Entries provided
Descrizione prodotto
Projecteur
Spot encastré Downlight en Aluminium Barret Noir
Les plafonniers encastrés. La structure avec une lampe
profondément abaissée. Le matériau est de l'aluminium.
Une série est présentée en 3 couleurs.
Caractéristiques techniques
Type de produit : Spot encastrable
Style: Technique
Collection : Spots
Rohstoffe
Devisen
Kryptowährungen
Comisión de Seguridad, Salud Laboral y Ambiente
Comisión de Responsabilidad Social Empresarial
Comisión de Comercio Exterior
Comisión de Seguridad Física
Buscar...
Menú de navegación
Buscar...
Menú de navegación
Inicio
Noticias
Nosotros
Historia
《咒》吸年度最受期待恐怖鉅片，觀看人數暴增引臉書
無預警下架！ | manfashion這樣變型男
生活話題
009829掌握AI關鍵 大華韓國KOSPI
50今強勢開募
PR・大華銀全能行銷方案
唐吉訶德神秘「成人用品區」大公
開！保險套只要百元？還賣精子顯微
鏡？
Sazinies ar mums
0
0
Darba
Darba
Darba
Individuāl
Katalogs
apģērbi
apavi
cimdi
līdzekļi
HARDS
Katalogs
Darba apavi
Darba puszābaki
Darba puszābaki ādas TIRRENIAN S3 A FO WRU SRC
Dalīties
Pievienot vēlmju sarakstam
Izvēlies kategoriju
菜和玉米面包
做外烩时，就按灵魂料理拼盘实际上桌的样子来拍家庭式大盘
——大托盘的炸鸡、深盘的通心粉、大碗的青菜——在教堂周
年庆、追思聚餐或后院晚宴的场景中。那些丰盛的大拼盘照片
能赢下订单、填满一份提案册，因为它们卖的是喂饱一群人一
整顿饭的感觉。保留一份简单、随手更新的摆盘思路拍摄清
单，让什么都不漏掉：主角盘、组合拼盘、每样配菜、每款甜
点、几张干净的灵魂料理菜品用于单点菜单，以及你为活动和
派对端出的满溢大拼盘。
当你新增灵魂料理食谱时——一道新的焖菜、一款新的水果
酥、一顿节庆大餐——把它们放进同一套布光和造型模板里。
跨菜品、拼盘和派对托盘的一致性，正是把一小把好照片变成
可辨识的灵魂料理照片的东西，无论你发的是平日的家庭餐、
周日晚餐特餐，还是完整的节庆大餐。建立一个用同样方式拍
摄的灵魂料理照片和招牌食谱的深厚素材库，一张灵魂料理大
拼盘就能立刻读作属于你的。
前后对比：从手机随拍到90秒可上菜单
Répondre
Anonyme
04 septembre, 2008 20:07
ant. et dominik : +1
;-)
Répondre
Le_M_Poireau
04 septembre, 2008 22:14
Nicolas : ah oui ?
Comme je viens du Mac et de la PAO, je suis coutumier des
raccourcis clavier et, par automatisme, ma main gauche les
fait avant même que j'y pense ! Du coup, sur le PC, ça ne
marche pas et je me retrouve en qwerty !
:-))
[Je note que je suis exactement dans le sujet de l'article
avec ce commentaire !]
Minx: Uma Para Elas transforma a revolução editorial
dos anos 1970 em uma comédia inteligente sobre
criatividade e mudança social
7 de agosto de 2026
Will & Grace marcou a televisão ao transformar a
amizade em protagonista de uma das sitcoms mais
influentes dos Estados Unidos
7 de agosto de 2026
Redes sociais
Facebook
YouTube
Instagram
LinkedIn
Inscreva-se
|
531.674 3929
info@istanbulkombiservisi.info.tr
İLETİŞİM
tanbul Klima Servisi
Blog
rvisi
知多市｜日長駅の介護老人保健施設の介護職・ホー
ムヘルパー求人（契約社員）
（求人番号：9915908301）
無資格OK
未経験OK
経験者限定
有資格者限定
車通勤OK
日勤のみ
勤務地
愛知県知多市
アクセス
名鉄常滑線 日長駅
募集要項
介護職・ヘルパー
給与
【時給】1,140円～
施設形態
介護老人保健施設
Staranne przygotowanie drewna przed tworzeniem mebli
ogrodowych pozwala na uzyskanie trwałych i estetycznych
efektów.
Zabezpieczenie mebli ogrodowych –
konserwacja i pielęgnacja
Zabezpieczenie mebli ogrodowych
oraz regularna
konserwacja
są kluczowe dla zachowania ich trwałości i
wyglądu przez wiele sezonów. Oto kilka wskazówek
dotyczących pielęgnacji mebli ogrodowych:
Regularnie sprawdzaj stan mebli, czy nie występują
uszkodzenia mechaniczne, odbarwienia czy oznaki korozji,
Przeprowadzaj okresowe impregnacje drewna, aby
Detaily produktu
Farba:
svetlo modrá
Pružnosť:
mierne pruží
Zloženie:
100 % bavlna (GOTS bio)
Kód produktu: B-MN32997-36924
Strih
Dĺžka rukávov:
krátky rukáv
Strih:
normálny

==

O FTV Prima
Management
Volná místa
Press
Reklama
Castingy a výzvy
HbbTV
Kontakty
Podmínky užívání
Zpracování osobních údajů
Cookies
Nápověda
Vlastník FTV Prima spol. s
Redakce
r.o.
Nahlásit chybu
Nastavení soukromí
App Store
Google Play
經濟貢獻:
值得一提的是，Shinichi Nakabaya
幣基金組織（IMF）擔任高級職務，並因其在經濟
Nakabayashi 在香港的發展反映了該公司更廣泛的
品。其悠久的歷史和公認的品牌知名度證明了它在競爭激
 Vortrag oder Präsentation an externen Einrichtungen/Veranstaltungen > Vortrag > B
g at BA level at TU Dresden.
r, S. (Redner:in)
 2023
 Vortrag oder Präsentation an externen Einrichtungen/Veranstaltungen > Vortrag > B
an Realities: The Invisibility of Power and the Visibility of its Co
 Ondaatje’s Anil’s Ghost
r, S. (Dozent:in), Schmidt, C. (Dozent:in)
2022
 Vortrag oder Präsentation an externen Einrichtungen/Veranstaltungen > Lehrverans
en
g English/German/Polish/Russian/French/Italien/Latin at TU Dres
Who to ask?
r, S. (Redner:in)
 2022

Problem statement
How many lines of these entries contain "drewna"? Answer with the number and nothing else.

Output of the task
2